Collaborative Top Distribution Identifications with Limited Interaction
This work addresses the challenge of efficient top-m arm identification in reinforcement learning for scenarios where agent interaction is costly, offering incremental improvements in understanding tradeoffs.
The paper tackles the problem of identifying the top-m distributions with the largest means in a collaborative learning model with multiple agents, providing optimal tradeoffs between running time and interaction rounds and demonstrating complexity separations between different variants.
We consider the following problem in this paper: given a set of $n$ distributions, find the top-$m$ ones with the largest means. This problem is also called {\em top-$m$ arm identifications} in the literature of reinforcement learning, and has numerous applications. We study the problem in the collaborative learning model where we have multiple agents who can draw samples from the $n$ distributions in parallel.
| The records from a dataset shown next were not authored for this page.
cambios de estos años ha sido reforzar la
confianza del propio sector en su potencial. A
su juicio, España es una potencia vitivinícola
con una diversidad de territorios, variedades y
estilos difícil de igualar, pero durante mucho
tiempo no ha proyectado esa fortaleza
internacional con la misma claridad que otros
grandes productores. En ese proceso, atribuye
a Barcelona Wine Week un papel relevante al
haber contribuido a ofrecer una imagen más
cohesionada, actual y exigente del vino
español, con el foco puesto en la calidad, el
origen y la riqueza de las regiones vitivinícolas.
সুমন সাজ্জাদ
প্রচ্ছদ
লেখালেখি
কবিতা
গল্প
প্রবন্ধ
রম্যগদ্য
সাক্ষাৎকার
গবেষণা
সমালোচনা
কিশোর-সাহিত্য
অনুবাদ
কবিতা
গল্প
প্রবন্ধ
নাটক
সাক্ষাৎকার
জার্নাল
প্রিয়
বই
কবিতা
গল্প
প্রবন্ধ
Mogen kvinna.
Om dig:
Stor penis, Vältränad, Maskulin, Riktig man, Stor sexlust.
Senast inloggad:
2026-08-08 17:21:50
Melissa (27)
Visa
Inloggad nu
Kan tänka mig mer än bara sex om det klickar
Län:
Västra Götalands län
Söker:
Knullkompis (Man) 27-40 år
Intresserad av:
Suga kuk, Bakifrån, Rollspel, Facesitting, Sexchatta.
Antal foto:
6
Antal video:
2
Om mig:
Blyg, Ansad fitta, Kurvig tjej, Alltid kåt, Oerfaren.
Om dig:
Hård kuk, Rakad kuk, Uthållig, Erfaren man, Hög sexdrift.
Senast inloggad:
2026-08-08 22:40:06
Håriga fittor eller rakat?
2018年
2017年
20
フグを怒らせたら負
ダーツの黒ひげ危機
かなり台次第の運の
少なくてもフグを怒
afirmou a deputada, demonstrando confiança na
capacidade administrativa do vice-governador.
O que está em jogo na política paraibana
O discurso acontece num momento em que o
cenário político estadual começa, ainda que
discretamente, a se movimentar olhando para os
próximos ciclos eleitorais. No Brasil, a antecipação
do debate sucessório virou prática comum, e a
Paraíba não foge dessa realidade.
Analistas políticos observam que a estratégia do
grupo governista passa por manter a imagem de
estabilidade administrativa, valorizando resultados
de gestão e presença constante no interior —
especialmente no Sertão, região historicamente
Our goal is to characterize the tradeoffs between the running time of learning process and the number of rounds of interaction between agents, which is very expensive in various scenarios. We give optimal time-round tradeoffs, as well as demonstrate complexity separations between top-$1$ arm identification and top-$m$ arm identifications for general $m$ and between fixed-time and fixed-confidence variants. As a byproduct, we also give an algorithm for selecting the distribution with the $m$-th largest mean in the collaborative learning model.